IL SILENZIO DEGLI INDECENTI

Sull’aborto c’è poco da aggiungere. Personalmente, condivido alla virgola gli articoli del nostro direttore Mario Giordano e del nostro vicedirettore Michele Brambilla che hanno raccontato come il feto sia vita dal primo giorno del concepimento. Non c’è nemmeno bisogno di essere direttore o vicedirettore: basta aver assistito una volta nella vita a un’ecografia - una delle gioie più belle che dà senso al nostro stare nel mondo - per rendersi conto che quel puntino che pulsa come un omino dei videogiochi, è vita, nient’altro che vita. Senza possibilità di distinguo, prese di distanza, sfumature. Vita, punto. E sopprimere quel puntino che pulsa è come perdere la partita a videogiochi. Solo che un bimbo che muore è peggio che far fuori uno dei protagonisti di Space invaders.
Detto questo e chiamato omicidio l’omicidio, è innegabile che l’aborto non è stato inventato dalla legge 194. Poi, magari, la legge non piace e si può pensare che vada abolita tout court. Ma non è vero che senza legge non si abortiva. Il problema è un altro, è nella violazione continua di una norma che all’articolo 1 recita: «Lo Stato garantisce il diritto alla procreazione cosciente e responsabile, riconosce il valore sociale della maternità e tutela la vita umana dal suo inizio. L’interruzione volontaria della gravidanza, di cui alla presente legge, non è mezzo per il controllo delle nascite. Lo Stato, le regioni e gli enti locali, nell’ambito delle proprie funzioni e competenze, promuovono e sviluppano i servizi socio-sanitari, nonchè altre iniziative necessarie per evitare che l’aborto sia usato ai fini della limitazione delle nascite».
Parole chiarissime, ulteriormente arricchite dall’articolo 2 della 194, quello che prescrive i doveri dei consultori, soprattutto nel punto in cui dice che devono «contribuire a far superare le cause che potrebbero indurre la donna all’interruzione della gravidanza». E, ancora, all’articolo 5 della legge si spiega che «il consultorio e la struttura socio-sanitaria hanno il compito in ogni caso di esaminare con la donna (e eventualmente anche con il padre), le possibili soluzioni dei problemi proposti, di aiutarla a rimuovere le cause che la porterebbero all’interruzione di gravidanza...».

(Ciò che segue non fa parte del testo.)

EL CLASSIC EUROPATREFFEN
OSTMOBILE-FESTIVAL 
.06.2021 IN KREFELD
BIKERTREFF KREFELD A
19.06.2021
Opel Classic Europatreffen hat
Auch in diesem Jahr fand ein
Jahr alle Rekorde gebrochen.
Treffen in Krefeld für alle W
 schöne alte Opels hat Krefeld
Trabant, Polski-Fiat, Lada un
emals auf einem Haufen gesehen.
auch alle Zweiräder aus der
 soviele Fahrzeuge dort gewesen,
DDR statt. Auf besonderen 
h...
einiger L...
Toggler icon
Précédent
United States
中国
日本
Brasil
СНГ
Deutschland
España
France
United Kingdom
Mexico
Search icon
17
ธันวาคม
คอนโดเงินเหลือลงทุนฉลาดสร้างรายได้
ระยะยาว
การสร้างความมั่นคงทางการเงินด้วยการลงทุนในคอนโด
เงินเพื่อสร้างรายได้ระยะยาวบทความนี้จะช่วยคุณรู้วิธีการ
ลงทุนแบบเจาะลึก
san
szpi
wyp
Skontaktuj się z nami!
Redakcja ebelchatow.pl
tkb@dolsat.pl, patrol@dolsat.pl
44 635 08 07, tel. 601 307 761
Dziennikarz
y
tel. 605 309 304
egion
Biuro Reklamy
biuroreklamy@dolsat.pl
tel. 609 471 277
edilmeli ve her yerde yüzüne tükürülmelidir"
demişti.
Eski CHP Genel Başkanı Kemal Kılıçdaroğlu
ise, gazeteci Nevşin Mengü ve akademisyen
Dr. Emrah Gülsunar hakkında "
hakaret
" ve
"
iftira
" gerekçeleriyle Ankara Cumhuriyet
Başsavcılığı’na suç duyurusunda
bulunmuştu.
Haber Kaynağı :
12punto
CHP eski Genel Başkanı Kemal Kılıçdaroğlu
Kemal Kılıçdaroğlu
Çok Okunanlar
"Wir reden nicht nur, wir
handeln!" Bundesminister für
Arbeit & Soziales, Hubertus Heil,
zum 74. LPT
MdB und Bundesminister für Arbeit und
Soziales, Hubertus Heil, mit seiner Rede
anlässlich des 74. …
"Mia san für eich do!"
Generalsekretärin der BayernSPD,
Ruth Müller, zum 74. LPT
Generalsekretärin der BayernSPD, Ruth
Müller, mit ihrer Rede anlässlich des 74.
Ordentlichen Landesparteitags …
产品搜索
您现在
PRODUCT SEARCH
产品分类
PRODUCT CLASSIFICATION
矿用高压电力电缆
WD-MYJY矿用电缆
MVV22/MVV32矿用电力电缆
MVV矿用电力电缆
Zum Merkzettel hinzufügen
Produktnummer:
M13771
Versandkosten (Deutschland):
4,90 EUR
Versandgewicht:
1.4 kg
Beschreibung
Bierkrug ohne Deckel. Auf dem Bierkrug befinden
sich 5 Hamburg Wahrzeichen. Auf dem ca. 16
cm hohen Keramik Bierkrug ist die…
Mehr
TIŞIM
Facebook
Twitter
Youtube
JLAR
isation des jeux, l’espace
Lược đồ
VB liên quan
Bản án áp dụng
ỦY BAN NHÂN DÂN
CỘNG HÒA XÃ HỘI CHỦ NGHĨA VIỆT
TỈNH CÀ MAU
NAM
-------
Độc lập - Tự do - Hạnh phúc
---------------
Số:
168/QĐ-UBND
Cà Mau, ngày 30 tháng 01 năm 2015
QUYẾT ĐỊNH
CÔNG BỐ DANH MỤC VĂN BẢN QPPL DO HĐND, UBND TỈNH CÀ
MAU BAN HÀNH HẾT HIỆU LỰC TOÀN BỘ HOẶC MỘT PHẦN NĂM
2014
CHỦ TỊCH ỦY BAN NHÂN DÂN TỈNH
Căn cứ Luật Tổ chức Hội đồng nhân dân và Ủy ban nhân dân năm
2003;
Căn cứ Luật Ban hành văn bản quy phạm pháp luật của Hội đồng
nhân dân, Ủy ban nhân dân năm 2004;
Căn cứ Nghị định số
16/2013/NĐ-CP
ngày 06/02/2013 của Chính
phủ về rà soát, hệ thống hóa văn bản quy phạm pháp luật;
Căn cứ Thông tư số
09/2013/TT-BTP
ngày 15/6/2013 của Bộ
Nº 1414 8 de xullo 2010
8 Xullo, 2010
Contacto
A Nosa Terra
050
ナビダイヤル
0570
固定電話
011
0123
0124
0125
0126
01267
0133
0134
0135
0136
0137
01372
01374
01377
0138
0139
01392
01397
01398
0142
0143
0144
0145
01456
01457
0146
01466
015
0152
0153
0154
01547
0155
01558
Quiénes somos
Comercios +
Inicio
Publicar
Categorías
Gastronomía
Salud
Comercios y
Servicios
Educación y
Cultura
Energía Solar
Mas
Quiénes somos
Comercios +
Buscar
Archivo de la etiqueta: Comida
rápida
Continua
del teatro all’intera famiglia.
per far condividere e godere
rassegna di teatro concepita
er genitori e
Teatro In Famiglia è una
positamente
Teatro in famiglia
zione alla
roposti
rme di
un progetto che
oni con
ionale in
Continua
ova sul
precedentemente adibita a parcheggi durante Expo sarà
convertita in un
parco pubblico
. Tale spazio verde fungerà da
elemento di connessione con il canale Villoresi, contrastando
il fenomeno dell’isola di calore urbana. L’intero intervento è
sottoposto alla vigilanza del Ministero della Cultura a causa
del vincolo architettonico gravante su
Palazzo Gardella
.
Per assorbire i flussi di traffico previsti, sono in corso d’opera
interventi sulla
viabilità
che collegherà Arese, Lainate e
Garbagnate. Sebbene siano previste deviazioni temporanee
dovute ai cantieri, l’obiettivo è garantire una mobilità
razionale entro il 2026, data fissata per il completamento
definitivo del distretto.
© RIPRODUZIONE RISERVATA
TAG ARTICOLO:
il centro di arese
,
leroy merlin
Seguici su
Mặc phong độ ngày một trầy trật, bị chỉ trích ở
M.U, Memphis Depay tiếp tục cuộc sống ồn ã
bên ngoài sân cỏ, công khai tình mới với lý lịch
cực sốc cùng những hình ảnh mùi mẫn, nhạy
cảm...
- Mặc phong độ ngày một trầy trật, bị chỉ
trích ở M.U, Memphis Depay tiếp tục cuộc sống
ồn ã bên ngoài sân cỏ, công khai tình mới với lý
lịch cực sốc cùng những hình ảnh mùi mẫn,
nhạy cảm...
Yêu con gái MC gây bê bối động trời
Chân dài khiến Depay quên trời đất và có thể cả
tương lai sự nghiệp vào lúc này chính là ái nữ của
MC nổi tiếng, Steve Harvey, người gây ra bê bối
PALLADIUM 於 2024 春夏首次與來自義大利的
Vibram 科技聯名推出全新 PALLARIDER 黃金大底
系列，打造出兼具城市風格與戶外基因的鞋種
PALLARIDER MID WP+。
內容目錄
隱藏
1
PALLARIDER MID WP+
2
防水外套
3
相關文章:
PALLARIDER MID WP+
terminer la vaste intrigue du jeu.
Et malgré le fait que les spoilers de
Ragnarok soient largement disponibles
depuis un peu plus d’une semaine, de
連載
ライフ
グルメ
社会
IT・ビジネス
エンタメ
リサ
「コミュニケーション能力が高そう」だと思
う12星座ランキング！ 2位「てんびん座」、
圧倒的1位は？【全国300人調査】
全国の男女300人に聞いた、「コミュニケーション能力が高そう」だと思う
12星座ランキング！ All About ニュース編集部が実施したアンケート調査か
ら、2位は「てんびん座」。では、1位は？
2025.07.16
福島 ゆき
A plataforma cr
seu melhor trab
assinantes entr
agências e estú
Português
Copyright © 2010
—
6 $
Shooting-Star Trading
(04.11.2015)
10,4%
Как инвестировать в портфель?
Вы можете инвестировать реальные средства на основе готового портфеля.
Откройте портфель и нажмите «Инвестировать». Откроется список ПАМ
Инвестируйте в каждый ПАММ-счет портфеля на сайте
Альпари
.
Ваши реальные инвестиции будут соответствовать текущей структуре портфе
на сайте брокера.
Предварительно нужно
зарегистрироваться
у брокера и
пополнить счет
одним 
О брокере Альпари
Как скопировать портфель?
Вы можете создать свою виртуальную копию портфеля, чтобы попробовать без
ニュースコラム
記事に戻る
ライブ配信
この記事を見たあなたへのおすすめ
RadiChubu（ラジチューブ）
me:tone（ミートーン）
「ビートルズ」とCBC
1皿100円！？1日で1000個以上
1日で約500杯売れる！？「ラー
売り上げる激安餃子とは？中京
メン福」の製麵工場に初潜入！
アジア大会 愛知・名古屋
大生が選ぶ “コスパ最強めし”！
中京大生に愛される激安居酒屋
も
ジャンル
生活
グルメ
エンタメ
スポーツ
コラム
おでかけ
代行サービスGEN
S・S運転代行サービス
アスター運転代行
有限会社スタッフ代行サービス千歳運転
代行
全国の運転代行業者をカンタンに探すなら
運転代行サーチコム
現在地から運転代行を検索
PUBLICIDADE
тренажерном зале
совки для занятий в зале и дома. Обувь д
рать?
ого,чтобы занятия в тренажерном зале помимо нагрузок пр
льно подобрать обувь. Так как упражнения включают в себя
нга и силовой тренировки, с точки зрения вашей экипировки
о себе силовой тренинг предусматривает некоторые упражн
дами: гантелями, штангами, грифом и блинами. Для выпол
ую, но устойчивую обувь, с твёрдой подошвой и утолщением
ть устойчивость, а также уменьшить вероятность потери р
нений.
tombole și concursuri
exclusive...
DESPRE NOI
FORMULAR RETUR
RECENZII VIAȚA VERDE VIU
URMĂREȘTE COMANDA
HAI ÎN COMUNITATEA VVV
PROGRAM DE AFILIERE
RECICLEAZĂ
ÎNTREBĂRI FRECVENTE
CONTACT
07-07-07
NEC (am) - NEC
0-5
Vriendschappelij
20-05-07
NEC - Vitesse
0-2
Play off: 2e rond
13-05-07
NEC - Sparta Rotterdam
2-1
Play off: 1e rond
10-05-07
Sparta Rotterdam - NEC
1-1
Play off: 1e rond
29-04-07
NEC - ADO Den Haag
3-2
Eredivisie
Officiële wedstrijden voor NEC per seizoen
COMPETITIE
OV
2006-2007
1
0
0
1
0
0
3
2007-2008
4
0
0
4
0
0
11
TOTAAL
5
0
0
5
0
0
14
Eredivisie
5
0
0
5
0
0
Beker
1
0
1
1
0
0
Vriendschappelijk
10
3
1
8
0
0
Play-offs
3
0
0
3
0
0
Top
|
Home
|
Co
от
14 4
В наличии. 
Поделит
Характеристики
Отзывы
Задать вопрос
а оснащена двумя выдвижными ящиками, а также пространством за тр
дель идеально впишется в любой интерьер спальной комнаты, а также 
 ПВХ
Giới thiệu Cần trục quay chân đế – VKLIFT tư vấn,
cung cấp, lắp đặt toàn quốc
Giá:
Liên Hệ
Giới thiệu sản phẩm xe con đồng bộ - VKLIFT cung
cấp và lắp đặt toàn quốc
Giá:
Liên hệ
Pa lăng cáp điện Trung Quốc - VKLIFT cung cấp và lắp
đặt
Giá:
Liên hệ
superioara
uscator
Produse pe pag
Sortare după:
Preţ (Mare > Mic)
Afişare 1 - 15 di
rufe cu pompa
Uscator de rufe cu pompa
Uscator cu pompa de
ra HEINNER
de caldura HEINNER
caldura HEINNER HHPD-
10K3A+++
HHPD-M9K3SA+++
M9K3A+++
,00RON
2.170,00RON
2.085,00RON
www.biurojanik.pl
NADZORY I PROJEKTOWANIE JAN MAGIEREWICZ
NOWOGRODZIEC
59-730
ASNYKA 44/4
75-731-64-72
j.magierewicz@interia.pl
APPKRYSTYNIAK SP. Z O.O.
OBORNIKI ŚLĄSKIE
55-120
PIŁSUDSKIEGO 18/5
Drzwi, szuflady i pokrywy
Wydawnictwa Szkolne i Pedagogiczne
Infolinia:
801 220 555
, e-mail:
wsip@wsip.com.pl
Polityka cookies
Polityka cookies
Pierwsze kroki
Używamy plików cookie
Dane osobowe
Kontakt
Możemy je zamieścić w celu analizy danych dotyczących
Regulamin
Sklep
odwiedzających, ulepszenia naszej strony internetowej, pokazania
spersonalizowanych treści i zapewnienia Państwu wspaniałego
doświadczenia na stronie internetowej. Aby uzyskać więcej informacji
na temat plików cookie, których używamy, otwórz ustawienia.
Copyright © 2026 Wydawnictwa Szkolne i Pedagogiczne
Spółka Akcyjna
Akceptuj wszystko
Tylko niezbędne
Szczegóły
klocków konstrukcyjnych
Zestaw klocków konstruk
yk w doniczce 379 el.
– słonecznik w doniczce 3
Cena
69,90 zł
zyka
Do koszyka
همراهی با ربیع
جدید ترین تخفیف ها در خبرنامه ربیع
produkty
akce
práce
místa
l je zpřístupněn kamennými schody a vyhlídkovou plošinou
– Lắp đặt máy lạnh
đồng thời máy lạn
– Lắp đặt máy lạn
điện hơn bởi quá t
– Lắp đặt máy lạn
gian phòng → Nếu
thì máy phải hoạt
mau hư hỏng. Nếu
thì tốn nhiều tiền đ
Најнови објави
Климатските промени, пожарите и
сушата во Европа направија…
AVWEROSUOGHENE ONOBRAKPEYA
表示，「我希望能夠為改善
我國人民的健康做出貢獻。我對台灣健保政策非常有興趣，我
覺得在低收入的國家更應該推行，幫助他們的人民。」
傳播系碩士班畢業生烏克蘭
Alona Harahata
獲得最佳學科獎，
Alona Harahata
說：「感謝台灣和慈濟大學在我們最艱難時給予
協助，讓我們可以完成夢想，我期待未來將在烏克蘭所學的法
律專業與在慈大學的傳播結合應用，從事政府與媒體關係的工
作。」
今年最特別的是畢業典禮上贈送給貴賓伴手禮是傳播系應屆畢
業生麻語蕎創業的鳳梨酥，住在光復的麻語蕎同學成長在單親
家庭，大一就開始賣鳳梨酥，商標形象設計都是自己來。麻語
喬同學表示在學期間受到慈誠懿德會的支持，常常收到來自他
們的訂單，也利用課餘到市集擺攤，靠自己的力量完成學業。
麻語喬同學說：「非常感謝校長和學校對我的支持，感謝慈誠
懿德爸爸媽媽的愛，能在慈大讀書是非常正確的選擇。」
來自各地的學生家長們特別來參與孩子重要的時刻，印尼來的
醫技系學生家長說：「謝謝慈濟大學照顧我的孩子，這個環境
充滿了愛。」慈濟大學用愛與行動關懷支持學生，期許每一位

Parole chiarissime, che però sono l’esempio classico di quelle che i professori di diritto all’università definivano «legge manifesto». Belle parole, ma impossibili da realizzare. Norme destinate a rimanere sulla carta, come ha dimostrato benissimo la straordinaria inchiesta della nostra Stefania Antonetti che abbiamo pubblicato ieri sulle pagine nazionali del nostro Giornale.
Su cinque consultori e ospedali testati a Genova, in cinque casi la legge non è stata rispettata. O, meglio, non è stata rispettata nel punto in cui prevede che i consultori debbano essere una barriera alle interruzioni volontarie di gravidanza e non un ufficio ratifica dell’aborto.
Quell’inchiesta, quei cinque casi genovesi, quei cinque videogames delle ecografie e di vita bruscamente interrotti, valgono una battaglia. Una battaglia vera, come quella che stanno portando avanti gli instancabili amici dei vari centri di aiuto alla vita, da Gianrenato De Gaetani a Ginetta Perrone, passando naturalmente per Eraldo Ciangherotti, quasi un uomo-sandwich del diritto alla vita. Eroi, dal mio punto di vista.


Comunque la si pensi sulla 194, la battaglia (difficilissima, visto il vergognoso silenzio politico bipartisan di ieri sull’inchiesta del Giornale), ora è quella per chiedere l’applicazione integrale della legge. Di tutta la legge. Non solo della parte che fa comodo.